La servante Jocelyne a introduit le message en rappelant le cri du cœur du matin : « L'Éternel Dieu Shama, le Dieu qui voit », insistant sur le fait que, même dans les moments de souffrance, de mort ou de danger, Dieu nous regarde et intervient comme « le quatrième homme ». Puis, la servante a exhorté les fidèles à faire croître leur maturité spirituelle : ceux qui ont peu d’années de foi doivent néanmoins manifester une maturité de plusieurs décennies, afin de devenir des instruments utiles plutôt que des problèmes pour Dieu. Enfin, la servante Jocelyne a conclu en invitant tout le monde, en présentiel ou en ligne, à recevoir la main de Dieu, à prononcer un « Amen », et à acclamer le Seigneur, rappelant que chaque cœur doit être nourri par la parole afin de porter davantage de fruits.
La servante Roxane a développé la métaphore du vigneron, du cep (Jésus) et des sarments (les croyants), insistant sur le fait que le vrai fruit ne vient pas du tronc mais des branches qui reçoivent la sève – la parole de Dieu. La servante a déclaré que la connexion extérieure (services, rôles, apparences) ne suffit pas ; il faut d’abord une connexion intérieure, une prise de conscience (« wake up ») du cœur sec qui, malgré les apparences, ne reçoit pas la sève. Elle a présenté les trois étapes du « demeurer » : conscience, combat contre les tentations (« fight or die ») et marche continue (« voyage ») de sanctification, en soulignant que le combat quotidien est indispensable pour que le feu de Dieu ne soit pas destructeur mais rédempteur. En appliquant ce principe, la servante a conclu en exhortant l’assemblée à acclamer Jésus, à lever leurs mains et à devenir des sarments productifs qui portent « beaucoup » de fruits pour la gloire du Père.
Introduisant son message avec Jean 15:7 – « Si vous demeurez en moi, et que mes paroles demeurent en vous, demandez ce que vous voulez, et cela vous sera accordé » –, le serviteur Plenny explique le principe essentiel de la prière chrétienne.
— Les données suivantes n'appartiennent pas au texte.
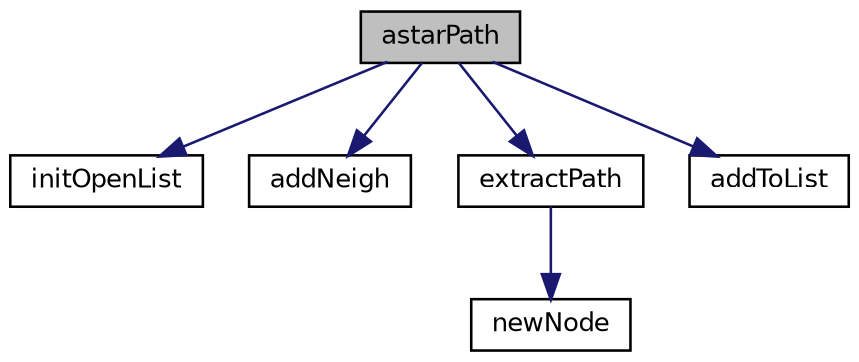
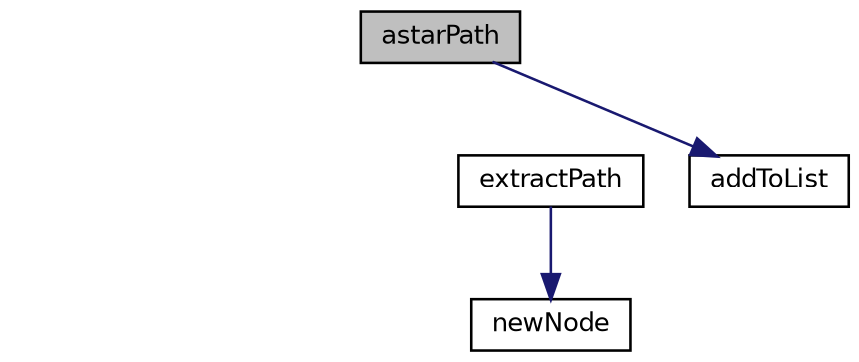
  digraph {
    rankdir=TB
    node [color=black fillcolor=white fontname=Helvetica fontsize=10 shape=record style=filled]
    edge [color=midnightblue fontname=Helvetica fontsize=10 labelfontname=Helvetica labelfontsize=10 style=solid]
    n1 [fillcolor=grey75 fontcolor=black height=0.2 label=astarPath width=0.4]
-   n2 [height=0.2 label=initOpenList width=0.4]
-   n3 [height=0.2 label=addNeigh width=0.4]
    n4 [height=0.2 label=extractPath width=0.4]
    n5 [height=0.2 label=addToList width=0.4]
    n6 [height=0.2 label=newNode width=0.4]
-   n1 -> n2
-   n1 -> n3
-   n1 -> n4
    n1 -> n5
    n4 -> n6
  }
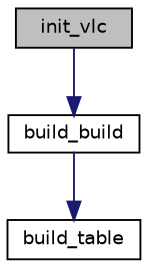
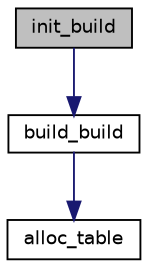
  digraph {
    rankdir=TB
    node [color=black fontname=Helvetica fontsize=10 shape=record]
    edge [color=midnightblue fontname=Helvetica fontsize=10 labelfontname=Helvetica labelfontsize=10 style=solid]
-   n1 [fillcolor=grey75 fontcolor=black height=0.2 label=init_vlc style=filled width=0.4]
+   n1 [fillcolor=grey75 fontcolor=black height=0.2 label=init_build style=filled width=0.4]
    n2 [height=0.2 label=build_build width=0.4]
-   n3 [height=0.2 label=build_table width=0.4]
+   n3 [height=0.2 label=alloc_table width=0.4]
    n1 -> n2
    n2 -> n3
  }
Il souligne que beaucoup de prières restent sans réponse parce que les croyants ne demeurent pas dans la parole de Jésus : « Quand on demande, on ne garde pas les paroles. »
Selon lui, la condition de toute demande exaucée réside dans l’union à Christ : lorsque les paroles de Jésus demeurent réellement dans le cœur, les requêtes se trouvent alignées avec la volonté divine, tandis que sans cette connexion, elles demeurent vaines. Le serviteur Plenny appelle donc l’assemblée à prier non selon leurs propres mots ou désirs, mais selon les paroles de Jésus, affirmant : « Il faut garder la parole de Jésus dans le cœur ; seulement ainsi nos prières sont entendues et les réponses viennent. » Il avertit également que le diable profite de l’absence de cette communion : « Quand on ne garde pas les paroles, le plan de l’ennemi s’opère ». D’où l’importance de rester chaque jour en Christ, de lire, méditer et laisser la Parole orienter chaque demande. En conclusion, le serviteur Plenny encourage chacun à demeurer dans le Cep, Jésus, et à faire persister sa parole au quotidien : « Ainsi, quand vous demanderez, vous recevrez, parce que vous avez gardé les paroles de Jésus. » En somme, son message rappelle que la puissance de la prière découle de la fidélité à conserver la parole de Jésus et à demeurer intimement uni à Lui.